# Text:

§

Woodside’s latest report a ‘fail’ despite profit more than tripling, climate activists say

Woodside Burrup gas hub
Critics say projects such as the Woodside-led Burrup Gas Hub will produce as much as 6bn tonnes of carbon dioxide-equivalent pollution, or about 12 times Australia’s current annual emissions. Photograph: Greg Wood/AFP/Getty Images

Woodside faces more challenges of its climate stance at its upcoming shareholders gathering with activist groups dismissing its latest annual report as a “fail”.

The energy giant on Monday released its climate report 2022 while also revealing its underlying profit had more than tripled to US$5.2bn ($7.7bn). A 63% increase in energy prices to US$98.40 a barrel of oil equivalent in the wake of Russia’s invasion of Ukraine buoyed results that fell about 9% shy of investors’ expectations.

Climate activists, though, focused on meagre progress by the oil and gas producer on its pledges to reduce greenhouse gas emissions. Last May, 49% of shareholders rejected Woodside’s climate plan and climate groups will test sentiment at April’s annual general meeting of shareholders.

§

# Input data:

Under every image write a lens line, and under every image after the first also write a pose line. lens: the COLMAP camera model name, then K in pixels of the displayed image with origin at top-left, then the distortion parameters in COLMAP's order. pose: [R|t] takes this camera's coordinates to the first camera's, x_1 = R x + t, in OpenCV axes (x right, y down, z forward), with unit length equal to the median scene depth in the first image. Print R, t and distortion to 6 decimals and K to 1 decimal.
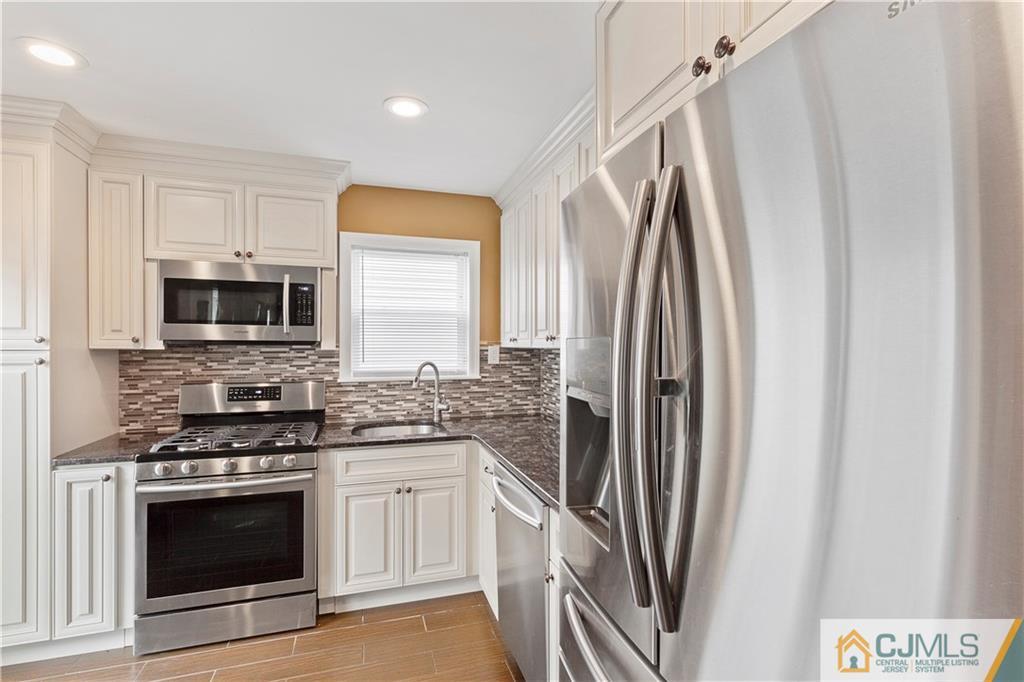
lens RADIAL K [[463.0, 0, 512.1], [0, 463.0, 343.6], [0, 0, 1]] dist [0.000733, 0.000051]
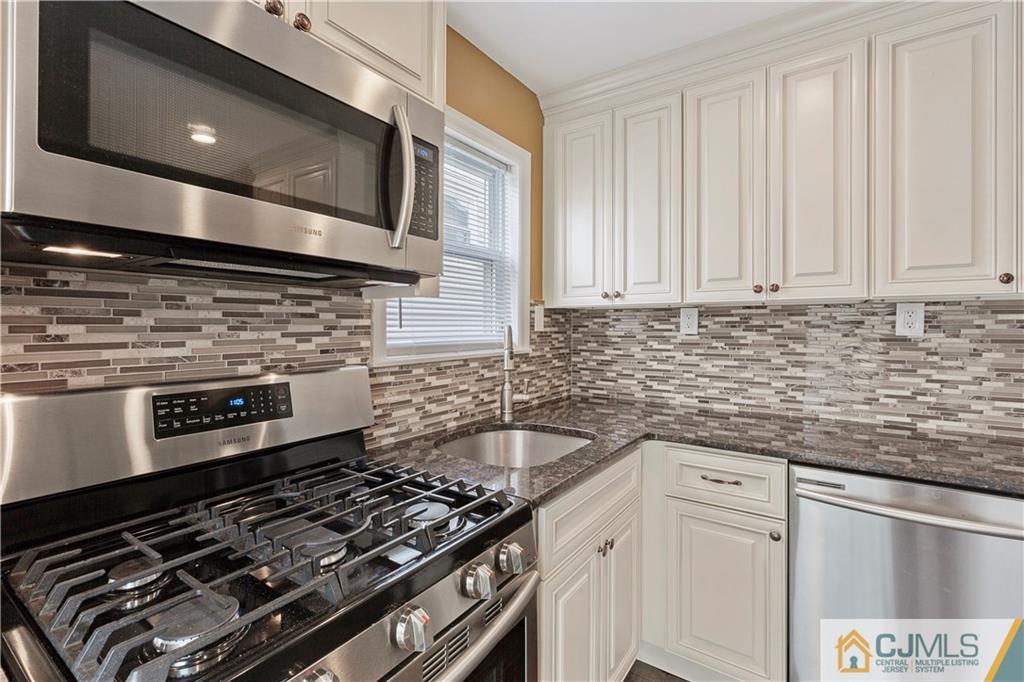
lens RADIAL K [[463.0, 0, 513.8], [0, 463.0, 327.4], [0, 0, 1]] dist [0.000733, 0.000051]
pose [[0.782946, -0.002944, 0.622083, -0.571180], [0.000662, 0.999992, 0.003899, 0.039407], [-0.622090, -0.002640, 0.782941, 0.526454]]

§

# Apply what you read:
1. Translate this sentence from the Woodside text into Spanish: "Last May, 49% of shareholders rejected Woodside’s climate plan and climate groups will test sentiment at April’s annual general meeting of shareholders."
2. Print the part of the Woodside text between "Woodside Burrup gas" and "of investors’ expectations.", inclusive.
The lines come from a different source than the text.

# Exercise results:
1. En mayo pasado, el 49 % de los accionistas rechazó el plan climático de Woodside, y los grupos climáticos medirán el ánimo en la junta general anual de accionistas de abril.

2.
Woodside Burrup gas hub
Critics say projects such as the Woodside-led Burrup Gas Hub will produce as much as 6bn tonnes of carbon dioxide-equivalent pollution, or about 12 times Australia’s current annual emissions. Photograph: Greg Wood/AFP/Getty Images

Woodside faces more challenges of its climate stance at its upcoming shareholders gathering with activist groups dismissing its latest annual report as a “fail”.

The energy giant on Monday released its climate report 2022 while also revealing its underlying profit had more than tripled to US$5.2bn ($7.7bn). A 63% increase in energy prices to US$98.40 a barrel of oil equivalent in the wake of Russia’s invasion of Ukraine buoyed results that fell about 9% shy of investors’ expectations.